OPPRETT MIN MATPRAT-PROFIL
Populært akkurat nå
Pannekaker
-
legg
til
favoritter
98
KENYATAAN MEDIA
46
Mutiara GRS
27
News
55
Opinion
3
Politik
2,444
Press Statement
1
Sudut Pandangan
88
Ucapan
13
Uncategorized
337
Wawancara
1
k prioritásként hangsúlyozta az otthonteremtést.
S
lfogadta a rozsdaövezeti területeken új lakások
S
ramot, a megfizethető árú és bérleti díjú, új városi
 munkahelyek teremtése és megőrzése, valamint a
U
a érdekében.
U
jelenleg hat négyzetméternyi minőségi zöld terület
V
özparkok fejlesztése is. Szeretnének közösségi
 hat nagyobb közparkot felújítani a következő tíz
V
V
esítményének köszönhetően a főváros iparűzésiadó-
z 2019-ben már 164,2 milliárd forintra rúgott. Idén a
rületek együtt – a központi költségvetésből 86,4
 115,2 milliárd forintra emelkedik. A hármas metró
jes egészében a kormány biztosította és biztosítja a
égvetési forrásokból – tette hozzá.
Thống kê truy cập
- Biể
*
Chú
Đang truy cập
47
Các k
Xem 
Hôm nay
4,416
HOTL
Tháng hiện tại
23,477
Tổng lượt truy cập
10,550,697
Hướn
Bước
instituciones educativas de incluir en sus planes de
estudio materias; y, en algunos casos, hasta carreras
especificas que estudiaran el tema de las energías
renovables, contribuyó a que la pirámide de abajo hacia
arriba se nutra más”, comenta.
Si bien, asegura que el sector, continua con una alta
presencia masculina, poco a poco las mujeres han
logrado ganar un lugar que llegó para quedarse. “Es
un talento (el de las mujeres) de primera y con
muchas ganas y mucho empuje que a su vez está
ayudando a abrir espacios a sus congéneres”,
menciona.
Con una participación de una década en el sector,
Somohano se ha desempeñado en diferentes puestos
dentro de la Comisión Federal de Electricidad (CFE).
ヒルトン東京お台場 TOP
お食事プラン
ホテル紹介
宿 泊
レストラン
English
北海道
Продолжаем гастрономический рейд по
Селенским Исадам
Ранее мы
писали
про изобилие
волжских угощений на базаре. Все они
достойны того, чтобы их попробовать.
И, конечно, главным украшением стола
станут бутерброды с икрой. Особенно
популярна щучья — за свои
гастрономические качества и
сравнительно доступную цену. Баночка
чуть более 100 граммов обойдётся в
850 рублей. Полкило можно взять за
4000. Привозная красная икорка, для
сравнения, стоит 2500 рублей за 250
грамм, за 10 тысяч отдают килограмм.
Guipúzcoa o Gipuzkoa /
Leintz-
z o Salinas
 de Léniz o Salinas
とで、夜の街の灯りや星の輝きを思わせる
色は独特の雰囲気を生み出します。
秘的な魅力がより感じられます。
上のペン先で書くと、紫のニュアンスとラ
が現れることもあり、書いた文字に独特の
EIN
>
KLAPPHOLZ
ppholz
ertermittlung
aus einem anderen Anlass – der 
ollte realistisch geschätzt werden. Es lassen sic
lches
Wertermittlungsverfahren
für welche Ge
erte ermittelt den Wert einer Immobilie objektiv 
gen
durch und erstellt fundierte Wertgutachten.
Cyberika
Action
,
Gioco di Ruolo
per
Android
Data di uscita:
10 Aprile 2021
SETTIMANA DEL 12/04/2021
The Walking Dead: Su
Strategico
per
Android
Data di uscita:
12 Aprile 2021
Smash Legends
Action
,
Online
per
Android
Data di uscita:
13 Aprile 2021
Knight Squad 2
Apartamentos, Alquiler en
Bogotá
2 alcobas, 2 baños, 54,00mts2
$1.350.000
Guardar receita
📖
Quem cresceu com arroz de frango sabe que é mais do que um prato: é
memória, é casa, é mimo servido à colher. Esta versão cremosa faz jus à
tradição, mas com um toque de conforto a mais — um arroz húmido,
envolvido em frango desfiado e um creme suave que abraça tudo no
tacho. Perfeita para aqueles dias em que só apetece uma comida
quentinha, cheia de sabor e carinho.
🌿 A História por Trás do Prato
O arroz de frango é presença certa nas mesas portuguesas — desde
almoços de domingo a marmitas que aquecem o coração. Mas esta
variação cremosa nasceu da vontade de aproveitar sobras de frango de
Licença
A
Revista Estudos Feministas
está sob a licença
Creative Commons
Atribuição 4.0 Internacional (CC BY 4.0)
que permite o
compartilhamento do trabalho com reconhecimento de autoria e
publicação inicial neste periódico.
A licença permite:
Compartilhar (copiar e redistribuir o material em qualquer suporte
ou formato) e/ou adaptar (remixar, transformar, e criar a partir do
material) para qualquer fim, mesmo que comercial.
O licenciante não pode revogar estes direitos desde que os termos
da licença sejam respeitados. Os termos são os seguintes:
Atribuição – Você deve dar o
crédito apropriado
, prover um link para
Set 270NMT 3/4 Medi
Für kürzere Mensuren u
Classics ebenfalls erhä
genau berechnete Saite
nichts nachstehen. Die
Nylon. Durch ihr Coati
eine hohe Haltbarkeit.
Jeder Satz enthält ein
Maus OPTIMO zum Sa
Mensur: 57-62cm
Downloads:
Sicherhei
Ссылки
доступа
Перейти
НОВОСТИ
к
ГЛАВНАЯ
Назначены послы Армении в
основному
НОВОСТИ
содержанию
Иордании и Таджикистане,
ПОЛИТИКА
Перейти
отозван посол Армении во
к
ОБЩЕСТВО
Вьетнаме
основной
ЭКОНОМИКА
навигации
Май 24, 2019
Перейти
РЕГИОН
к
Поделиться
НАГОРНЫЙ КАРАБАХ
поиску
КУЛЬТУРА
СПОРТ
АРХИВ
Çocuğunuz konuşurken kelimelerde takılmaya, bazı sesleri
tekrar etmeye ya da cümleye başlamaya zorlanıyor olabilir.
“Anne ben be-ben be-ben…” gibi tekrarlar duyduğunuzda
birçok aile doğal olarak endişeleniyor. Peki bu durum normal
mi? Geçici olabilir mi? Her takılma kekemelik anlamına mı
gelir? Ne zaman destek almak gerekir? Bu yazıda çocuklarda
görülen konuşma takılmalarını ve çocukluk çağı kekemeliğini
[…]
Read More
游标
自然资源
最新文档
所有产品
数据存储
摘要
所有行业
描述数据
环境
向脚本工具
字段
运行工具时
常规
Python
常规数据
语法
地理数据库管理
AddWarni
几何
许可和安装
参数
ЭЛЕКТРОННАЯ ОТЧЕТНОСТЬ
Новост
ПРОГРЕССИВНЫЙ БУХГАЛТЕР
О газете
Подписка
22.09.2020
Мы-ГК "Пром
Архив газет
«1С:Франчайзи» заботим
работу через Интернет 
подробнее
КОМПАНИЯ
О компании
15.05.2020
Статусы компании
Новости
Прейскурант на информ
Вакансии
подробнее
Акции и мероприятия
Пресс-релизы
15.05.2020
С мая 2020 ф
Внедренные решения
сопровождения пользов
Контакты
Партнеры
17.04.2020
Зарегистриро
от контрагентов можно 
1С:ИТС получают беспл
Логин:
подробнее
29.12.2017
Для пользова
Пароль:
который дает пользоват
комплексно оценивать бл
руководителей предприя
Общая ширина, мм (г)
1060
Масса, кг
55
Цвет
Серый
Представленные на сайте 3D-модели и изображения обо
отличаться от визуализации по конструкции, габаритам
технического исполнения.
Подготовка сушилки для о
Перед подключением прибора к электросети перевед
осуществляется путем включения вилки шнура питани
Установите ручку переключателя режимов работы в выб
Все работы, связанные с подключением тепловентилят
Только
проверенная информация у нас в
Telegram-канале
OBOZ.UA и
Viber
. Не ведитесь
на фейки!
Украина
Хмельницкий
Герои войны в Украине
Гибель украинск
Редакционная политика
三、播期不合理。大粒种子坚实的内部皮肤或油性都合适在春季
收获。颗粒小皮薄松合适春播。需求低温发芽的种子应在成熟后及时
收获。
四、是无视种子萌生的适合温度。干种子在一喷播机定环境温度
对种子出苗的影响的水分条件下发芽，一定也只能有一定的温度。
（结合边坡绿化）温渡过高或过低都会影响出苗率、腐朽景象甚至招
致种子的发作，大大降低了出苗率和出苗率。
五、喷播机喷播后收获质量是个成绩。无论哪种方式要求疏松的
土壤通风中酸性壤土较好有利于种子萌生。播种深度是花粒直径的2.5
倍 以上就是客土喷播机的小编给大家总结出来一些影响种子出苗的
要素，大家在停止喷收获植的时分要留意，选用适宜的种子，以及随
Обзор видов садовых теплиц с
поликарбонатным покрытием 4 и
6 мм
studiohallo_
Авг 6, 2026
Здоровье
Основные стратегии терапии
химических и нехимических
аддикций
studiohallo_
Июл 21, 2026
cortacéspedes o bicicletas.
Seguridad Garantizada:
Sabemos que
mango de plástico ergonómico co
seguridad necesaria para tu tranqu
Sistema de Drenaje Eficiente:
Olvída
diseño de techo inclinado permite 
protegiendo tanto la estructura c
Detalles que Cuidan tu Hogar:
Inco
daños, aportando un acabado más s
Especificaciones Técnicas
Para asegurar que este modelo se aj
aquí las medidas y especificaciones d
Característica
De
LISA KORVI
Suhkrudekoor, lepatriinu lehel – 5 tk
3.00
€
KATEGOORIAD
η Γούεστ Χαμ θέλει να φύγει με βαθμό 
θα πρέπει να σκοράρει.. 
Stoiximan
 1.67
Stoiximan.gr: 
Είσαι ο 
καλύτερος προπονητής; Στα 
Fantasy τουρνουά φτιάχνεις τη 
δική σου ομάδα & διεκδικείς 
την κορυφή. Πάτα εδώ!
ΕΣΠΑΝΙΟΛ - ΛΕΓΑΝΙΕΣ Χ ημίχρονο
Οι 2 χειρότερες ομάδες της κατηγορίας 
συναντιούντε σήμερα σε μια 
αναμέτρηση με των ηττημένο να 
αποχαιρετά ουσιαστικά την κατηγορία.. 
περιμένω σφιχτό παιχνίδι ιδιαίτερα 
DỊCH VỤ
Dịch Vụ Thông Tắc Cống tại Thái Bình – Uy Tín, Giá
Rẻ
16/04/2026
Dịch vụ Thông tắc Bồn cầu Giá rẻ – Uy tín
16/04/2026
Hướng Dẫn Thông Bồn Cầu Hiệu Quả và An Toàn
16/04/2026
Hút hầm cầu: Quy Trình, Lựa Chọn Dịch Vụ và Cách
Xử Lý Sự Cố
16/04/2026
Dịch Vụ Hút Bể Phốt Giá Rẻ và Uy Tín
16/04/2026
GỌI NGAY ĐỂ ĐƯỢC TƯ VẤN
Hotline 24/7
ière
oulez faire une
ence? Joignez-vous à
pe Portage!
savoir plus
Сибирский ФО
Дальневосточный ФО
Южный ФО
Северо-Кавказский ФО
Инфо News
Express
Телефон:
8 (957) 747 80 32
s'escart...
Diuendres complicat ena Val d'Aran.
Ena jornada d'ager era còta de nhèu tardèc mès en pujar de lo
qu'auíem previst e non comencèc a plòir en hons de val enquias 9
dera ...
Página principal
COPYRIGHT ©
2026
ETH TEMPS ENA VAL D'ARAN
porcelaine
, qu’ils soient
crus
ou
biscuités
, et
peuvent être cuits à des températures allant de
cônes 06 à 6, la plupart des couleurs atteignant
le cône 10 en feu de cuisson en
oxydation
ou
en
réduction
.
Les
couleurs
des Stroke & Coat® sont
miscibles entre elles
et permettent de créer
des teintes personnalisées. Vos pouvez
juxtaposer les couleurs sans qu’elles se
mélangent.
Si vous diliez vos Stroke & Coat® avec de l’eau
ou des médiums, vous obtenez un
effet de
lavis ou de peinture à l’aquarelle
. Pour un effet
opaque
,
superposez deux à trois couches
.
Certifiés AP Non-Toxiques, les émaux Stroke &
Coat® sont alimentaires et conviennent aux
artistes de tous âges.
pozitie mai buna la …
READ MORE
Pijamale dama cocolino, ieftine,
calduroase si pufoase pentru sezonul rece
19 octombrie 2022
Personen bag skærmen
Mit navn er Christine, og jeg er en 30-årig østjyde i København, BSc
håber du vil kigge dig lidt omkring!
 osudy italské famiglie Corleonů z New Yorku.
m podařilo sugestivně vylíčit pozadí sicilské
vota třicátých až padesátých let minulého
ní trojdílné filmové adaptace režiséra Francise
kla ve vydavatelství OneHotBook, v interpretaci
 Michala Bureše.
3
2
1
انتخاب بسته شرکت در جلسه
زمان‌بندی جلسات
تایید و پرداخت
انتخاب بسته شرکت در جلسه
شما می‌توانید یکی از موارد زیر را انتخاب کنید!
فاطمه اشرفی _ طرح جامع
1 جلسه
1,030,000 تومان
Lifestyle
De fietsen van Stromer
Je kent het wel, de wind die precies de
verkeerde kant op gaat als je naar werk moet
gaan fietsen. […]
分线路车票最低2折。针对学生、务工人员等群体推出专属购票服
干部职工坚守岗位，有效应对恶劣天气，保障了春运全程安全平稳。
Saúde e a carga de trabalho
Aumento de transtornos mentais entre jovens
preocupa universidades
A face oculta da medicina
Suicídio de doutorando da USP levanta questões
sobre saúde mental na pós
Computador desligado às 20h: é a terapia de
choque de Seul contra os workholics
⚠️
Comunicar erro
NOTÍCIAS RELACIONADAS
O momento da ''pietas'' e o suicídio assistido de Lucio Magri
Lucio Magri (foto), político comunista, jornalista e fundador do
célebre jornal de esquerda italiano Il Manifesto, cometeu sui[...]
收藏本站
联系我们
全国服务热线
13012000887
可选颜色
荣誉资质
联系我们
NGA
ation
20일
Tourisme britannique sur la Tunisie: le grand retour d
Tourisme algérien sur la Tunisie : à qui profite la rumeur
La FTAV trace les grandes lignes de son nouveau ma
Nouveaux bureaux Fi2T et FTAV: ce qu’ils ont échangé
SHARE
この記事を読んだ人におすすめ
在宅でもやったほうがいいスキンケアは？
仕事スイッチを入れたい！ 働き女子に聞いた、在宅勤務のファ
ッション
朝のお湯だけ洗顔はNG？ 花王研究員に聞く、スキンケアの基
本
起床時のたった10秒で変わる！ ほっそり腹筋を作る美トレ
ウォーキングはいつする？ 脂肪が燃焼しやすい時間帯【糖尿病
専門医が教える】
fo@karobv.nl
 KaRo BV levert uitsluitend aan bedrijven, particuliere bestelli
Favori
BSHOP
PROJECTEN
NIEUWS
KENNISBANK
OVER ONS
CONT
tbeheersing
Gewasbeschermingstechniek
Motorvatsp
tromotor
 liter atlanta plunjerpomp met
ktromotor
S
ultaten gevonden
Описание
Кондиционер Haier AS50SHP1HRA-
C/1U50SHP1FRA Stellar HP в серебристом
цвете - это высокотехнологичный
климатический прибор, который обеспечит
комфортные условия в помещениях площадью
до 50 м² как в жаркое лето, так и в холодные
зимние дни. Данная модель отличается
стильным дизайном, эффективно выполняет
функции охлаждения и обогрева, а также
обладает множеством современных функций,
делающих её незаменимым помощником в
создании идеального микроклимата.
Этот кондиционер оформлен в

== == ==

▸ **Activity**: Copy out the items verbatim, starting at their first line and continuing through the line that contains "özparkok fejlesztése is.", with that line included.

▸ **Solution to this exercise**:
OPPRETT MIN MATPRAT-PROFIL
Populært akkurat nå
Pannekaker
-
legg
til
favoritter
98
KENYATAAN MEDIA
46
Mutiara GRS
27
News
55
Opinion
3
Politik
2,444
Press Statement
1
Sudut Pandangan
88
Ucapan
13
Uncategorized
337
Wawancara
1
k prioritásként hangsúlyozta az otthonteremtést.
S
lfogadta a rozsdaövezeti területeken új lakások
S
ramot, a megfizethető árú és bérleti díjú, új városi
 munkahelyek teremtése és megőrzése, valamint a
U
a érdekében.
U
jelenleg hat négyzetméternyi minőségi zöld terület
V
özparkok fejlesztése is. Szeretnének közösségi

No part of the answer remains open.